▶ [EXTRAIT]
□ □ □ □

L’importance de cette question a conduit à interroger en profondeur la communauté POP by BVA sur plusieurs aspects des questions de pouvoir d’achat : sentiment que les réformes en cours sont bonnes et justes, qu’elles portent déjà leurs fruits ou pas et même les opérations commerciales sur les pots de Nutella ! Et l’on peut dire qu’ils se sont régalés… Les commentaires et les rebonds sur les commentaires ont été nombreux, nourris et forts intéressants. Si l’on veut résumer d’un trait la tonalité d’ensemble des discussions on peut dire : gros soucis pour le gouvernement… !

Les discussions font apparaître une triple inquiétude et un profond sentiment d’injustice. Ce sentiment d’injustice est éprouvé de manière écrasante par les retraités, vis-à-vis de la hausse de la CSG ; ils ont le sentiment d’être stigmatisés en raison de leur âge, maltraités et injustement pointés du doigt comme des nantis alors même qu’ils ont travaillé, économisé toute leur vie et n’ont pas de grosses retraites.

□ □ □ □

▶ [TÂCHE COURTE] Poursuivez l'extrait sur le pouvoir d'achat en partant de sa dernière phrase. Le matériel présenté plus bas n'a aucun rôle ici.

□ □ □ □

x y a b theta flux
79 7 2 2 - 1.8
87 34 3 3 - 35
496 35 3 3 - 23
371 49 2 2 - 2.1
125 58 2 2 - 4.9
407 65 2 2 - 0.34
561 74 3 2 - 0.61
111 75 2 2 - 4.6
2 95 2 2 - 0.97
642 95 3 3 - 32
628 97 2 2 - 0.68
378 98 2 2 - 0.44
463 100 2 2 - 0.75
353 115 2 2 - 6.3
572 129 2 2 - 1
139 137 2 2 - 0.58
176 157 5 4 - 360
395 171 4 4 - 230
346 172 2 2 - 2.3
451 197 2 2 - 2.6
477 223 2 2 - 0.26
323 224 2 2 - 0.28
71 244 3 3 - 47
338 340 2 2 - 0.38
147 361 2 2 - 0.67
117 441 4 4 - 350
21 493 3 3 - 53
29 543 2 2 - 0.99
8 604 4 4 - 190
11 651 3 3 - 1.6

□ □ □ □

▶ [LA RÉPONSE]
La triple inquiétude apparaît chez les actifs : une hantise du déclassement social à travers la crainte de la vie chère et du retour de l’inflation, un doute sur le gain net de salaire perçu à l’issu des réformes (plusieurs membres ont comparé leurs bulletins de salaires de l’automne 2017 et de janvier 2018 et constatent un salaire… moindre, y compris lorsqu’ils disent avoir utilisé le site du Ministère de l’Economie), une conviction que la suppression de la taxe d’habitation sera remplacée tôt ou tard par un nouvel impôt.  

La trame de fond qui unit toutes ces crainteset ces doutes est la mise en cause de la sincérité de la parole politique. Tout se passe comme si un écran dur comme un mur séparait les intentions et convictions du gouvernement des craintes et des aspirations des Français. Le contraste est vertigineux entre les deux.

Comment expliquer un tel gouffre d’incompréhension ? Le recours aux modèles et aux concepts des sciences sociales est ici essentiel. Parmi ceux-ci, c’est d’abord du côté de la psychologie sociale qu’il faut aller.

Dans un ouvrage fondateur de l’analyse qualitative et des méthodes ethnographiques, Isaac Thomas et Florian Znaniecki (The Polish Peasant in Europe and America, 1920) avaient théorisé un résultat majeur concernant les mécanismes psychologiques d’adaptation à la vie américaine des migrants polonais : ce n’est pas la situation objective qui détermine la conduite et les comportements mais la définition qu’en donnent les personnes.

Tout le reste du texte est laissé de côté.